Part of Prey’s fun is just learning the layout of Talos-1. It’s invaluable knowing which doors you can lock to hide behind, where you can restock at item replicators, and where different levels connect. Shortly into the game, you can start spacewalking between airlocks, which adds an entirely new way to navigate the station. Talos-1 has the same kind of physicality as System Shock 2’s Von Braun or, before it, System Shock’s Citadel Station — which is something that the mostly linear Dead Space and BioShock never captured. It’s not “real” in the sense of feeling like a place people lived in, but by the end, it felt like a place I had gotten to know.

Prey

Talos-1 isn’t just full of Typhon. There are also survivors, and your decisions to help, ignore, or kill them make up a large part of the game. In some ways, these ethical quandaries are the corniest part of Prey. The game doesn’t explicitly tag you as good or evil, but the AI January analyzes your actions at length, speculating on the nature of your moral compass. One of your first tasks is taking a trolley problem questionnaire, but in the actual game, you’re given the kind of basic good and evil choices that have come to symbolize video games’ simplistic approach to social commentary.

‘Prey’ asks players to pick between the right thing and the easy thing

On the other hand, the choices are more mechanically interesting than “press X to kill, press Y to spare.” In most cases, the game asks you to pick between the right thing and the easy thing. Do you undertake a dangerous journey to recover medication for a colleague, or press on toward your goal? Do you go out of your way to kill a telepathic Typhon without hurting the mind-controlled humans in its thrall?

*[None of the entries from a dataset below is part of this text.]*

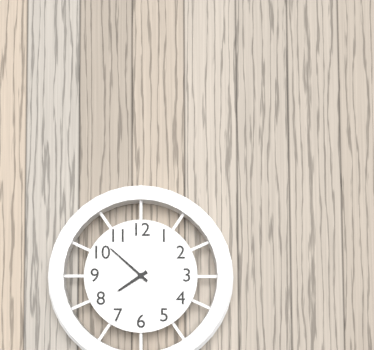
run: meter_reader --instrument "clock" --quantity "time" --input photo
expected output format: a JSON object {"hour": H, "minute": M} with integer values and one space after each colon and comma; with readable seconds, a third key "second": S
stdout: {"hour": 7, "minute": 52}
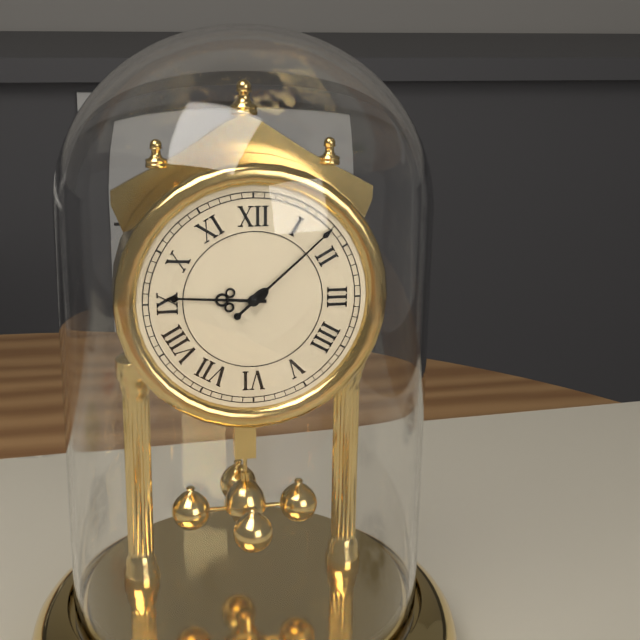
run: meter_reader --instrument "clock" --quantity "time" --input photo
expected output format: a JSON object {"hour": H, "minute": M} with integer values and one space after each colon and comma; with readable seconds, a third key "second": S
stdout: {"hour": 9, "minute": 8}
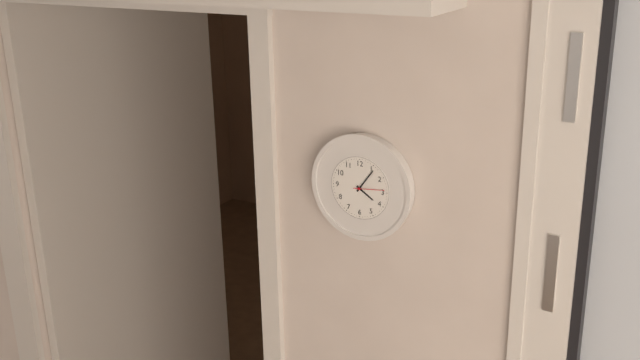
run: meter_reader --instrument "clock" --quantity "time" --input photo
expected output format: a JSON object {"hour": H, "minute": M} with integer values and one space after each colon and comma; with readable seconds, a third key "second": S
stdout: {"hour": 4, "minute": 6}
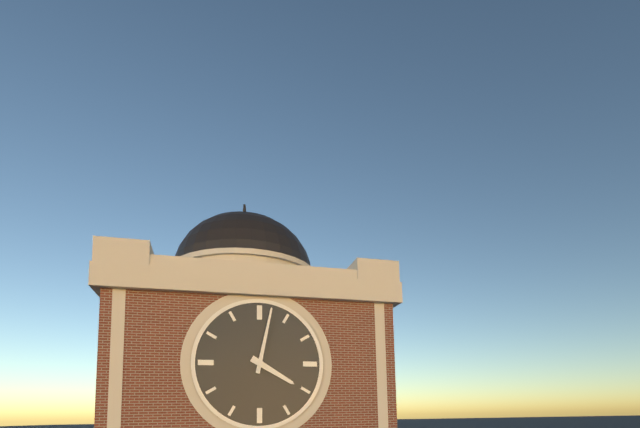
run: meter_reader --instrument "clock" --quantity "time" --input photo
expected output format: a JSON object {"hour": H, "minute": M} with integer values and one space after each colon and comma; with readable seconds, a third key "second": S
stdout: {"hour": 4, "minute": 2}
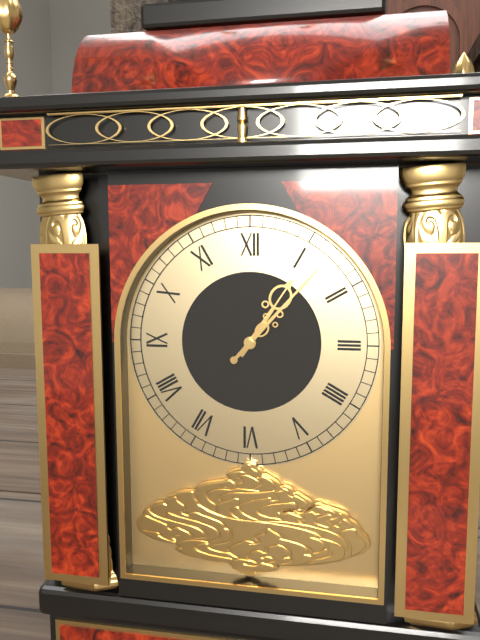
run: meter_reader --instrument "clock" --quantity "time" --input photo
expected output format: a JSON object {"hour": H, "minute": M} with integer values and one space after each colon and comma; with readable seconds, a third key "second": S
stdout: {"hour": 1, "minute": 7}
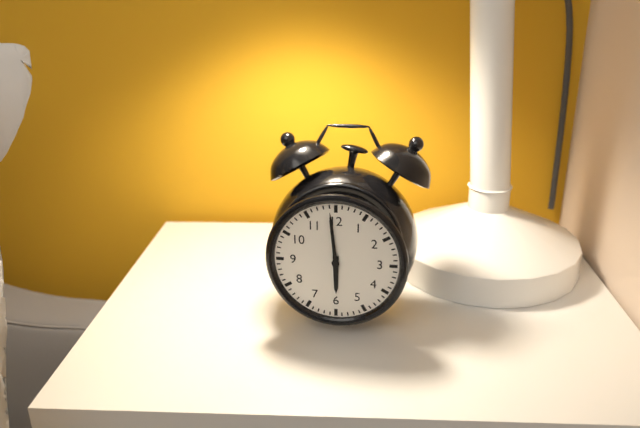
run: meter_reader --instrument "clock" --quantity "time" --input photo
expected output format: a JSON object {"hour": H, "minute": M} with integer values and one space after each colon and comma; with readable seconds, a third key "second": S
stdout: {"hour": 5, "minute": 59}
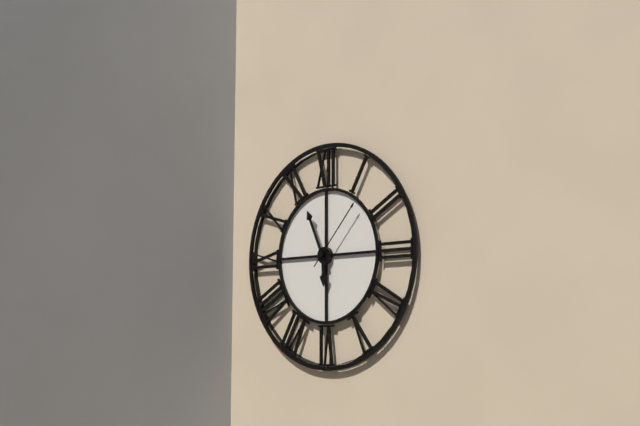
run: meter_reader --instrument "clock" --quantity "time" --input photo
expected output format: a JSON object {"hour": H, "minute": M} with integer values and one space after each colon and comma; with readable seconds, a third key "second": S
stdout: {"hour": 5, "minute": 56, "second": 7}
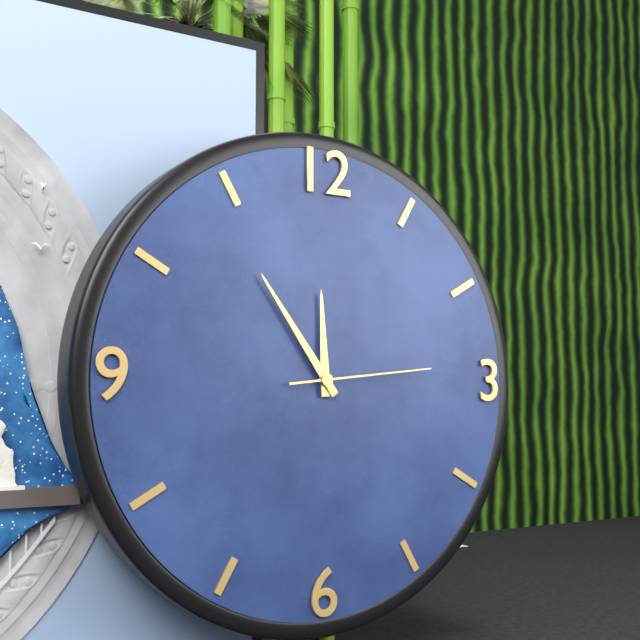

And without going into spoilers, their corniness serves a purpose that’s emblematic of Arkane’s approach to storytelling. BioShock is famous for its metatextual deconstruction of false choice in video games, and there’s a hint of that deconstruction in Prey as well. But where BioShock presented its revelations as deep philosophical insights, Prey casually uses them as a plot device that casts the game’s clichés in a more interesting light. It’s part of the game’s weird, slightly silly sci-fi milieu, along with things like the pulpy space opera novels scattered around crew quarters. And it makes me want to play through the game again to explore the consequences of my actions.

Prey isn’t as distinctive as Dishonored, BioShock, or several similar games. It’s hard to make anything about monsters on a space station stand out, especially when it’s such a direct homage to an earlier project. But it manages the task of feeling both massive and compact, with a clear purpose but lots of interesting detours to explore — much like Talos-1 itself.